Słonecznikowa dziewczynka sprawiła, że znów poczułam się dzieckiem. Bo klimat tej książki jest zupełnie niewspółczesny. Bardzo różni się od współczesnej literatury dla dzieci, obecnie opowiadanych historii. Myślałam, że mojej córki nie zainteresuje. Wręcz przeciwnie. Co prawda słucha jej przerażona, to dopytuje, przeżywa i chce więcej.

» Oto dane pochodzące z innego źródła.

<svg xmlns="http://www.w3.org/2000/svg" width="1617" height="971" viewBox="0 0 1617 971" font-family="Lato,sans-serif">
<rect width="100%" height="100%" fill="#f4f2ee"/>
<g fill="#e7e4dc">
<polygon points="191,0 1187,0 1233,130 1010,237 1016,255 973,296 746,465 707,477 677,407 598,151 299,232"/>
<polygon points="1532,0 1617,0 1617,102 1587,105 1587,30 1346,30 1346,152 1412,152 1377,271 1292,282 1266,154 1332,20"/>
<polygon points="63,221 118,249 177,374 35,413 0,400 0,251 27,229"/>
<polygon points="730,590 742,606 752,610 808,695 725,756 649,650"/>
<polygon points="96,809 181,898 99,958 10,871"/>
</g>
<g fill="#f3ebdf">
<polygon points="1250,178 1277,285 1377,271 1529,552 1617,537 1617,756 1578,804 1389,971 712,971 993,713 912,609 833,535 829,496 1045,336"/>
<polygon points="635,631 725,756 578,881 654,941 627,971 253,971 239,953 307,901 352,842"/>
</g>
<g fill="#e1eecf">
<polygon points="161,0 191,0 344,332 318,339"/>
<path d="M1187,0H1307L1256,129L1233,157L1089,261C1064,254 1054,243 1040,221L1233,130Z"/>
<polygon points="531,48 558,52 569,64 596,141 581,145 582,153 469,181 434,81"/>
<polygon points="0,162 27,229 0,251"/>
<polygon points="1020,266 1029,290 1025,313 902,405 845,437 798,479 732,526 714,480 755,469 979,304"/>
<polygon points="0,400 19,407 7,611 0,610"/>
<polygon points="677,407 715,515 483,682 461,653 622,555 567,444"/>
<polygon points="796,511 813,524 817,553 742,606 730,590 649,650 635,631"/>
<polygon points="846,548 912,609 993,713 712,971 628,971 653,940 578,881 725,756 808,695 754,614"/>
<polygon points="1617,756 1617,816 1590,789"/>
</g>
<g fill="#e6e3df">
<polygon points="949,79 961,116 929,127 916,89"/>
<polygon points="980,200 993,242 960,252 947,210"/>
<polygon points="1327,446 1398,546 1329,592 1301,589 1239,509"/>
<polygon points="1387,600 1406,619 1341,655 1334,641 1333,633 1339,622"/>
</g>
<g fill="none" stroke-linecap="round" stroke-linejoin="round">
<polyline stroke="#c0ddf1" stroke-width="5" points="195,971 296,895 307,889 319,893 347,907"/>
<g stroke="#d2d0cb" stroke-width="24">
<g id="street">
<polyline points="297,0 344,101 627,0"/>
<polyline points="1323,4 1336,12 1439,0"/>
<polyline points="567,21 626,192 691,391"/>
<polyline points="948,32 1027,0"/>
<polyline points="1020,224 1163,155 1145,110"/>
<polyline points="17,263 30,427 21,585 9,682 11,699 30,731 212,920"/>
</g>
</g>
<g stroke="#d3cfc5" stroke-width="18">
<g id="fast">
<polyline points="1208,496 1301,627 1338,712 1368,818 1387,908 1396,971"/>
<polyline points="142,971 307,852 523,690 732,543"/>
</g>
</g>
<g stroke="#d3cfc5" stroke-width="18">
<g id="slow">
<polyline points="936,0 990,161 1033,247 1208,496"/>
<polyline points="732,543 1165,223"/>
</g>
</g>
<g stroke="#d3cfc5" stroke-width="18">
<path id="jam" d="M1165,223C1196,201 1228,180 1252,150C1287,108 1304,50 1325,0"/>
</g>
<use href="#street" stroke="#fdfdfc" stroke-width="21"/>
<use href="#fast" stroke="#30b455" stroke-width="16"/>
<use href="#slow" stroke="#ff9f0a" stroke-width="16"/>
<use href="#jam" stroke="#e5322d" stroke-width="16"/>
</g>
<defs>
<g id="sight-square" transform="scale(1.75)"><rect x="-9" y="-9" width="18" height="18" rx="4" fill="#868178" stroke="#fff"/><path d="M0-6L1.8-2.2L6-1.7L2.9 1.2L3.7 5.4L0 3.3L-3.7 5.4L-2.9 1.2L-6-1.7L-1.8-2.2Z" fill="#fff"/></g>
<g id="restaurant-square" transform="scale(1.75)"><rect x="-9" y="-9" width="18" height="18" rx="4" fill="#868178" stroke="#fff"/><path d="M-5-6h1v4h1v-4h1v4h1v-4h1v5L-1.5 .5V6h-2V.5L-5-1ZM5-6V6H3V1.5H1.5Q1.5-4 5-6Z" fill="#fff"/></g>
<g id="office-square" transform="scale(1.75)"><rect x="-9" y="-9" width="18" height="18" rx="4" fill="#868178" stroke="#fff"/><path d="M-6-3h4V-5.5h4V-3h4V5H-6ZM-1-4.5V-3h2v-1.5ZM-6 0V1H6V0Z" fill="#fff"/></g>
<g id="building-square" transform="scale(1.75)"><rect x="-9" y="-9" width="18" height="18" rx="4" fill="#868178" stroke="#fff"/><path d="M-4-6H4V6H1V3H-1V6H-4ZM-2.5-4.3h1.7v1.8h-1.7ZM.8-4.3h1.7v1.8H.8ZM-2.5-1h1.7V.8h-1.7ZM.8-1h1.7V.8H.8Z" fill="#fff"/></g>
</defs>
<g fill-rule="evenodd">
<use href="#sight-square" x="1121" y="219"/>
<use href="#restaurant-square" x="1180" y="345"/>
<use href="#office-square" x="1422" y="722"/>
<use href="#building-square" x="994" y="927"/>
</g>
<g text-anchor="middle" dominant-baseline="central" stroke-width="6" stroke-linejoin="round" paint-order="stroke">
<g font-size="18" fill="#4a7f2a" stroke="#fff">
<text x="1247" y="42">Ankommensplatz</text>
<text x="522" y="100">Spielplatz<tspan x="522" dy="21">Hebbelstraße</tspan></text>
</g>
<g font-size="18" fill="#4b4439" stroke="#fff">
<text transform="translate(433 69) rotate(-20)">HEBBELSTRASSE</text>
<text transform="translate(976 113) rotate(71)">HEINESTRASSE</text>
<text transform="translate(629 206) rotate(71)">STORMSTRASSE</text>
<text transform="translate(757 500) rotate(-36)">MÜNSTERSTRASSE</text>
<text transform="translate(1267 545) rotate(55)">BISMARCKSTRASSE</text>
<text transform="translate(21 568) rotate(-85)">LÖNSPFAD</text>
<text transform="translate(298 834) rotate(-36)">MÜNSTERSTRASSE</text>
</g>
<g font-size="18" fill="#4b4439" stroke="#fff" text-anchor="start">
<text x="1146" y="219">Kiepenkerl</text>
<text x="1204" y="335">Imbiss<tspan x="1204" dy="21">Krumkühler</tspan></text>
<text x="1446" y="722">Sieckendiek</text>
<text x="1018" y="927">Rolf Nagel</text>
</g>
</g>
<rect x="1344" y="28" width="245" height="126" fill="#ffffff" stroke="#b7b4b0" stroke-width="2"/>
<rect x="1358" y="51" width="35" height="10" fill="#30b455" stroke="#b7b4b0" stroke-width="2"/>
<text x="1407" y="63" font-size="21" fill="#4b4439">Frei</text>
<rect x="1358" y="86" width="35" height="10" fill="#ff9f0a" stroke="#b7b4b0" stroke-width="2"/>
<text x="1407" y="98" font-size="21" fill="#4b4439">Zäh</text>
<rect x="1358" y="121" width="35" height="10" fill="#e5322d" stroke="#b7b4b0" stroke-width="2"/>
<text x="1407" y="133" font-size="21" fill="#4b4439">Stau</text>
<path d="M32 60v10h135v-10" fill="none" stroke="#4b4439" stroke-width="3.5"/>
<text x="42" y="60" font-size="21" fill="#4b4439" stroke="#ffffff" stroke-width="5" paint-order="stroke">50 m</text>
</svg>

Z jednej strony baśniowa historia królewny Mirabelki, której narodziny miały magiczne okoliczności, która w równie niezwykłych okolicznościach trafia do Krainy Wiecznego Smutku, jest stereotypowa, trochę banalna. Ale z drugiej strony ta baśniowość, silny, wyraźny podział na dobro i zło, wielka moc śmiechu i życzliwości urzeka i rozbudza wyobraźnię.

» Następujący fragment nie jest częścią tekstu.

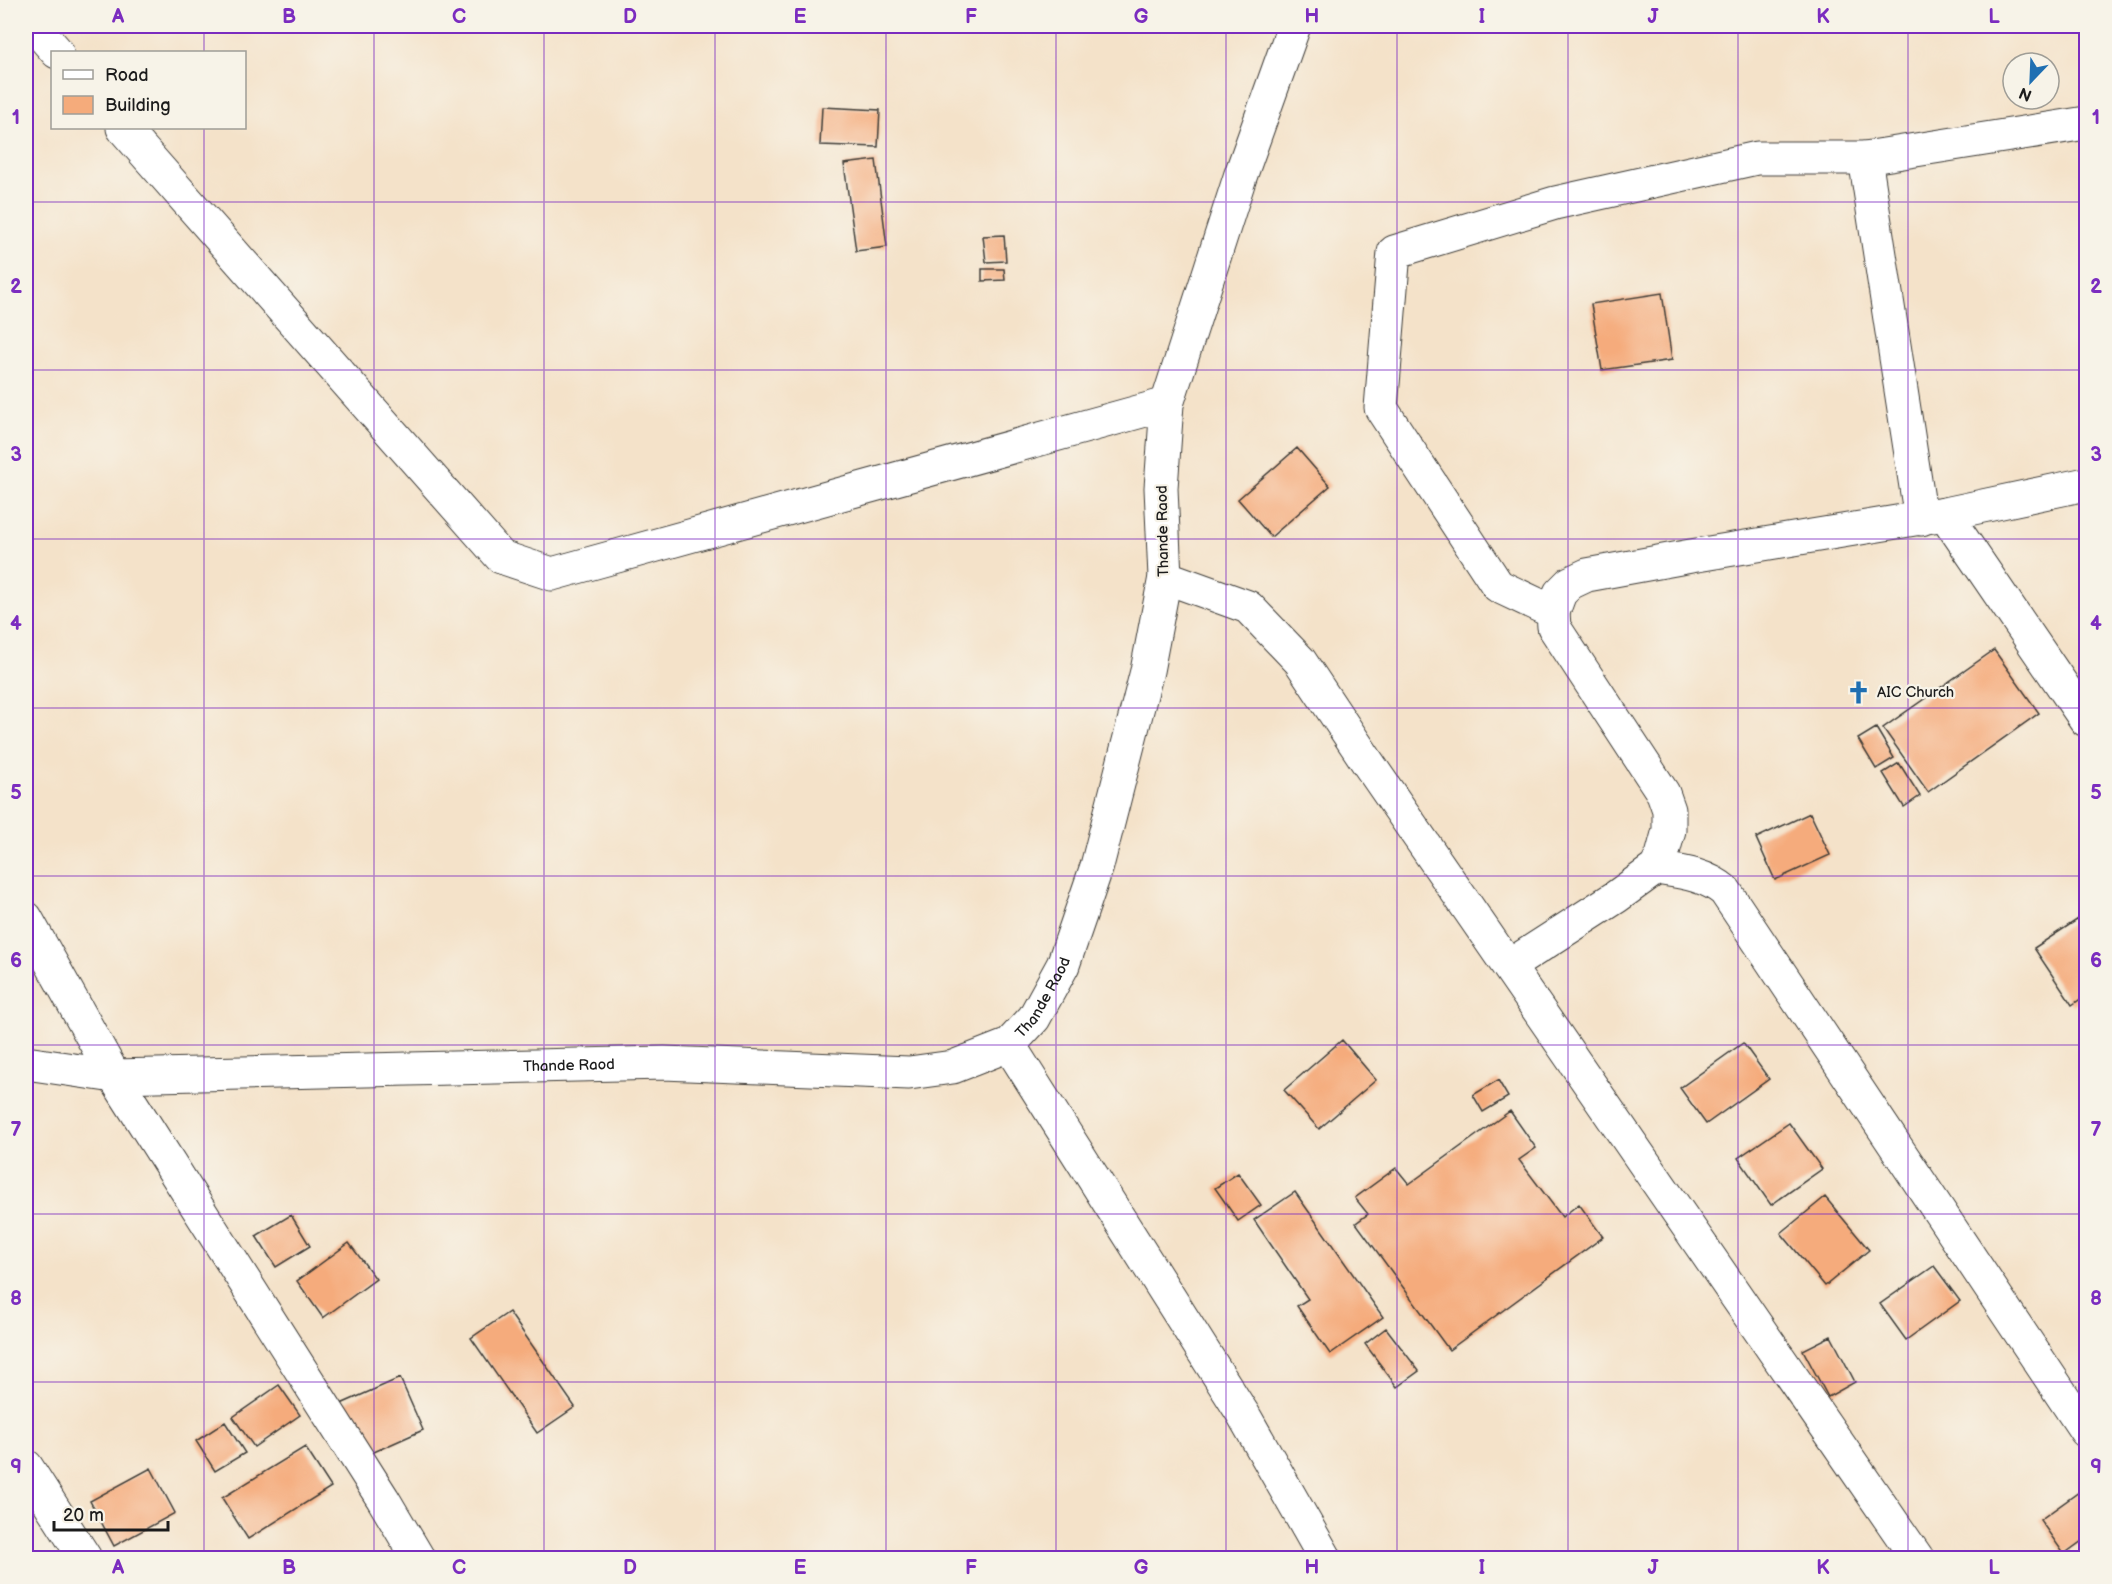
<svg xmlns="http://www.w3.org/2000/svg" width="2112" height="1584" viewBox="0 0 2112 1584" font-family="'Balsamiq Sans',sans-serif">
  <rect width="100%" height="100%" fill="#f7f3e8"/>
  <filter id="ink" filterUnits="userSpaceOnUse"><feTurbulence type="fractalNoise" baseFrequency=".0167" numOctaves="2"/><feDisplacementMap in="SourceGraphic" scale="12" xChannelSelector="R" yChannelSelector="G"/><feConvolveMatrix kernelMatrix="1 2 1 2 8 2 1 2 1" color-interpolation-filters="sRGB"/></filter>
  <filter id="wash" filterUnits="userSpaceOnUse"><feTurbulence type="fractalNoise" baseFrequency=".008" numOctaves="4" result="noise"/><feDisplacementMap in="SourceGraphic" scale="24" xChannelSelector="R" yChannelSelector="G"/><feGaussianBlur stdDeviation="1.35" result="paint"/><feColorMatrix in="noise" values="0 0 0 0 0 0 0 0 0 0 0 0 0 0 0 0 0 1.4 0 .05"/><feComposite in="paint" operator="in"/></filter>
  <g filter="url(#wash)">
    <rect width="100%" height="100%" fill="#f4e2c9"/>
    <g id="blocks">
      <!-- building -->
      <path fill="#f5ab7b" d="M822,107L880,110L878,147L820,145Z
        M876,160L887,247L856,251L844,164Z
        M1004,235L1006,261L986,262L983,236Z
        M982,269H1004L1005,280L982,281Z
        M1662,293L1672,360L1602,370L1591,304Z
        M1297,448L1330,486L1271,537L1238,499Z
        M1994,650L2039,713L1928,792L1883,728Z
        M1876,728L1894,758L1876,769L1858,739Z
        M1899,763L1920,796L1904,807L1883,773Z
        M1810,813L1830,855L1775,880L1756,838Z
        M2086,914V995L2072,1005L2034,948Z
        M1342,1040L1376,1080L1319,1129L1284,1090Z
        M1743,1043L1769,1079L1706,1124L1680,1088Z
        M1498,1080L1508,1097L1483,1112L1473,1095Z
        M1510,1111L1536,1148L1519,1160L1562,1217L1579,1204L1603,1237L1449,1350L1356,1223L1368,1214L1355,1198L1396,1168L1409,1184Z
        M1789,1123L1822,1169L1771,1205L1738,1158Z
        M1238,1173L1261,1205L1238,1221L1215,1188Z
        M1295,1192L1383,1317L1330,1354L1297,1306L1308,1299L1254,1220Z
        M1825,1197L1869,1250L1825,1286L1781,1233Z
        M291,1215L310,1246L276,1267L256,1236Z
        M349,1243L376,1279L323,1318L297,1281Z
        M1934,1266L1960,1301L1906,1340L1880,1304Z
        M509,1312L575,1407L537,1433L471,1338Z
        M1386,1328L1419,1371L1397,1387L1365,1344Z
        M1831,1336L1855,1382L1828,1397L1803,1350Z
        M400,1378L423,1430L365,1456L341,1404Z
        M279,1385L300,1415L254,1447L233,1417Z
        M225,1422L245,1453L215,1471L196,1441Z
        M305,1447L331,1487L248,1539L222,1498Z
        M151,1468L175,1513L114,1546L90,1501Z
        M2086,1487V1538L2064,1554L2040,1520Z"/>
    </g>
  </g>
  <g filter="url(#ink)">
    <use href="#blocks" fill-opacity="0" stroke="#3c3a36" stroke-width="1.5"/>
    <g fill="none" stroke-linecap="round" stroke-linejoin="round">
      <defs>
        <g id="street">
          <path d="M34,26L57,52"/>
          <path d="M123,128L501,557L552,574L1167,404"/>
          <path d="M1945,514L2086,720"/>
          <path d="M1921,519L1865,158L2086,123"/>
          <path d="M1165,577L1248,607L1300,661L1368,763L1917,1558"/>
          <path d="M1553,612L1498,586L1381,408L1394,252L1555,203L1757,158H1865"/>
          <path d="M1656,868C1681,872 1705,874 1725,891L2086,1431"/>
          <path d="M26,918L114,1076L383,1499L418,1558"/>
          <path d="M1509,966L1616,897L1656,868L1662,856L1669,830V810L1663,793L1554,627L1553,612L1560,593L1570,583L1587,575L1691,556L1945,514L2086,484"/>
          <path d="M1009,1045L1243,1414L1325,1558"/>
          <path id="s1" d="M26,1063L114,1076L664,1063L909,1073L953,1067L1009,1045L1034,1018L1063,965L1097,866L1147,671L1165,577L1161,488L1167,404L1240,177L1294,26"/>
          <path d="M26,1466L85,1558"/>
        </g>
      </defs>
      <!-- street casing -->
      <use href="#street" stroke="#3c3a36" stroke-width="35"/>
      <!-- street -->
      <use href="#street" stroke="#fff" stroke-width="33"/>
    </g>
  </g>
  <!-- grid -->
  <path fill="none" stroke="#7b2cbf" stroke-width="1.5" stroke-opacity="0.55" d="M204,26V52M374,26V1558M544,26V1558M715,26V1558M886,26V1558M1056,26V1558M1226,26V1558M1397,26V1558M1568,26V1558M1738,26V1558M1908,26V1558M204,128V1558M26,202H2086M26,370H2086M26,539H2086M26,708H2086M26,876H2086M26,1045H2086M26,1214H2086M26,1382H2086"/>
  <!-- icons -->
  <defs>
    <symbol id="church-bare" viewBox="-9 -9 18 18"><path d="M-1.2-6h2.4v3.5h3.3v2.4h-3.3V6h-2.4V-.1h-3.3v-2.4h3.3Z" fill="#1f6fb2" stroke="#f7f3e8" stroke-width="2.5" paint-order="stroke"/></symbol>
  </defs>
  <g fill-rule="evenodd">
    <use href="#church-bare" x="1842" y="676" width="33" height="33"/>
  </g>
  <g text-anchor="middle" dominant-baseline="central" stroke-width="4.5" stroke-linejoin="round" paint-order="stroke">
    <!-- street labels -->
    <g font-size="15" fill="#1c1c1c" stroke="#f7f3e8">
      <text transform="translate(1163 531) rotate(-91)">Thande Raod</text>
      <text stroke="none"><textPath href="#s1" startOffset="1048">Thande Raod</textPath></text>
      <text stroke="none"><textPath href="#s1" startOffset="544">Thande Raod</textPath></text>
    </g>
    <!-- poi labels -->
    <g font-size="15" fill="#1c1c1c" stroke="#f7f3e8" text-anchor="start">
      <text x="1877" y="692">AIC Church</text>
    </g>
  </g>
  <!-- margin -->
  <rect width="2112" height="1584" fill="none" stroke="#f7f3e8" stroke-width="66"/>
  <!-- legend -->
  <rect x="51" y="51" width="195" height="78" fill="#f7f3e8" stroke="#9f9d96" stroke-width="1.5"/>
  <rect x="63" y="70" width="30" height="9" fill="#ffffff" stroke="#9f9d96" stroke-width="1.5"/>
  <text x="105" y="81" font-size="18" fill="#1c1c1c">Road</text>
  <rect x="63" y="96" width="30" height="18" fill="#f5ab7b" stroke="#9f9d96" stroke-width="1.5"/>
  <text x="105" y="111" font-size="18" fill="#1c1c1c">Building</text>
  <!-- north arrow -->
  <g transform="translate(2031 81) rotate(203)"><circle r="28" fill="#f7f3e8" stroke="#9f9d96" stroke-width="1.5"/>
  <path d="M0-4.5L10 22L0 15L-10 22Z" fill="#1f6fb2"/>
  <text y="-9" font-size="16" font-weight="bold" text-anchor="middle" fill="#1c1c1c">N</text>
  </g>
  <!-- scale -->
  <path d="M54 1521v9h114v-9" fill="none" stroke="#1c1c1c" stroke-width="3"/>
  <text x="63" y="1521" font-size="18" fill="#1c1c1c" stroke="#f7f3e8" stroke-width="4.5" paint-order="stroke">20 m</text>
  <rect x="33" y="33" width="2046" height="1518" fill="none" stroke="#7b2cbf" stroke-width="2"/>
  <g font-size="20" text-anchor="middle" font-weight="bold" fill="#7b2cbf">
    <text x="118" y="23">A</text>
    <text x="289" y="23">B</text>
    <text x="459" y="23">C</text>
    <text x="630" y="23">D</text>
    <text x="800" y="23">E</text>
    <text x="971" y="23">F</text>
    <text x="1141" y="23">G</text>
    <text x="1312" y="23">H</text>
    <text x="1482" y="23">I</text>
    <text x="1653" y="23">J</text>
    <text x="1823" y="23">K</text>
    <text x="1994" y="23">L</text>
    <text x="16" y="124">1</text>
    <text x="2096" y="124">1</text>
    <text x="16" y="293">2</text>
    <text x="2096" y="293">2</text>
    <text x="16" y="461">3</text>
    <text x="2096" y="461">3</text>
    <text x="16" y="630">4</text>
    <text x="2096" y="630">4</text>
    <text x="16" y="799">5</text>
    <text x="2096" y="799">5</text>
    <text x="16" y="967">6</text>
    <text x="2096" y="967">6</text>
    <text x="16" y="1136">7</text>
    <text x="2096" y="1136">7</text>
    <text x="16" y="1305">8</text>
    <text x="2096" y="1305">8</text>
    <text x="16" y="1473">9</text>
    <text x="2096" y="1473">9</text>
    <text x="118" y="1574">A</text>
    <text x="289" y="1574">B</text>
    <text x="459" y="1574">C</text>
    <text x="630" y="1574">D</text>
    <text x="800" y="1574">E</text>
    <text x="971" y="1574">F</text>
    <text x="1141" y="1574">G</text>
    <text x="1312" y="1574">H</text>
    <text x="1482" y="1574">I</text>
    <text x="1653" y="1574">J</text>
    <text x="1823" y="1574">K</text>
    <text x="1994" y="1574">L</text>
  </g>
</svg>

Klasyczna baśń z wróżkami, królewnami, złymi mocami, subtelnym moralizatorstwem i zaskakującym elementem science-fiction w postaci Robotrona. Dla mojej córki trudna, przerażająca, ale niezwykle ciekawa. Prowokuje wiele rozmów: jak to w Krainie Wiecznego Smutku nie można się śmiać? Mamo, czy ona umrze? Dlaczego tam wszystko jest czarne? Odpowiedzi są konieczne natychmiast, żeby ukoić rozbujałą przez tę baśń wyobraźnię.